But while ethnic nationalism as a system of belonging eroded, in many countries no alternative form of nationalism rose to replace it. It has long been acknowledged that a civic nationalism can arise, as an “open” nationalism defined by membership in a society, emphasizing a shared destiny rather than an imagined shared origin. But the weight of history has made many countries slow to attempt to build it as a serious alternative.

Worse, our clinging to an obsolete vision of nationalism is contributing to an identity crisis among minorities, who feel neither “of here” nor “of there”. There is a limit to how much someone can assimilate, even if they want to — but there’s the other question of whether it is humane or even desirable. Diversity is supposed to be a boon — but we are proceeding from an outdated concept of nationalism that sees it as a threat.

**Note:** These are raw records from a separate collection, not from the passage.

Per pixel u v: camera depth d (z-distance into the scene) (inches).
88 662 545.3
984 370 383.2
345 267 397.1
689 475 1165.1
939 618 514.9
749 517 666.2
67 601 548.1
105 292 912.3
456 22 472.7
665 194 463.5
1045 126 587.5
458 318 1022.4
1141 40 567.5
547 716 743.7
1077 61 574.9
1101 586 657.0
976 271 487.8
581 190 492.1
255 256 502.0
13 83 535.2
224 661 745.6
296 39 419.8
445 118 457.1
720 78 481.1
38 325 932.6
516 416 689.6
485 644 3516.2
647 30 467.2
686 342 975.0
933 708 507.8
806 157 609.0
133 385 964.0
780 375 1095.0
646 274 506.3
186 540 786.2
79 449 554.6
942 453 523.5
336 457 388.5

Identity — “who am I” — is among the deepest questions there is. In the absence of an effective system of belonging, individuals will not give up on identity — they’ll snap back to the most familiar identity they know, regardless of its usefulness or appropriateness. Hence the dizzying snap-back to outdated closed nationalisms in an age where our societies are more diverse than ever.

Tragically, the one country which had offered the greatest and most inspiring example of an open nationalism — the United States of America — ended up electing to office a team of ethnic nationalists. And this has been, in no small part, a result of a political failure.

5. Political Failure

The trends we’re describing have converged at a time of notable failure across an entire political spectrum. While this played out very differently in the US than it did in Europe, there seem to be some broad undercurrents fuelling this political failure.

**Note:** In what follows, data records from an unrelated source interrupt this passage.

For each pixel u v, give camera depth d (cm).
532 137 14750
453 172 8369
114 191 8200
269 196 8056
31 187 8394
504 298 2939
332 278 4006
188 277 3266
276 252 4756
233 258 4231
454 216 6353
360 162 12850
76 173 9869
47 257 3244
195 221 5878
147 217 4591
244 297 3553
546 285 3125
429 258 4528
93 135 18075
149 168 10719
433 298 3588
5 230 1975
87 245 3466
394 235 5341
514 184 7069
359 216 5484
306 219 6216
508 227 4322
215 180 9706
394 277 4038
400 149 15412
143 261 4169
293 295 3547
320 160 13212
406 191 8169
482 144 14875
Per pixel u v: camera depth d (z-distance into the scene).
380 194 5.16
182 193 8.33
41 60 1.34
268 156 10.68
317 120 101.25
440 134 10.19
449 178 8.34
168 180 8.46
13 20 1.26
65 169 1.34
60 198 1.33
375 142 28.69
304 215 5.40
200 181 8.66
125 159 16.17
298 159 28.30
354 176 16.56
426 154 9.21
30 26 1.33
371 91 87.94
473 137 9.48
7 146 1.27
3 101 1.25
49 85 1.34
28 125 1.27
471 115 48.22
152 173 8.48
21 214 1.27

Politicians seem to have drifted away from principled leadership to managerialism, focused on small, almost cosmetic fixes to a system that many feel has let them down. Take economics, for example. Whoever was in power, the basic facts of the economic system remained more or less the same. The minor policy tweaks, differing taxation levels and differences in rhetoric did not conceal the lack of a vision for the future of society that takes into account the enormous global changes.

Some think that the political establishment is unresponsive because of a deliberate plan among the elites to usurp more power and render increasing areas beyond normal politics, towards a certain “liberal” political agenda of theirs. But I find it more likely that what’s behind this is a lack of vision. Perhaps more things are being put on bureaucratic auto-pilot not because of a plan but because of the lack of a plan. Maybe the “elites” are also winging it.

The perceived sluggishness of the political establishment was in part rooted in a lack of ideological innovation — a host of similar solutions continued to be espoused in various form. In many a European democracy, political parties became undifferentiated, gravitating towards the centre to win the highest number of voters. Political parties that never actually put ideas into practice gave ideologies the illusion of meaning — leading eventually to ideology becoming a tired, almost useless term.

When “ideology” failed to innovate and became distrusted and discredited, many people snapped back to the familiarity of identitarianism. The Left’s failure was particularly damaging — when they shifted towards the center, they ceased to represent many of the marginalized among whom they traditionally had strong support. Feeling unrepresented, many turned to their identity, fueling both far-right populism and religious extremism, depending on which identity they subscribe to.

In the United States, the political system was arguably even more dysfunctional. The rise of identitarianism led to increased polarization and in-fighting. The fact of special interest groups holding more sway than ordinary citizens led many to view the political establishment as opaque, unresponsive, self-serving and unconcerned with their pain. “Career politician” became a derogatory term.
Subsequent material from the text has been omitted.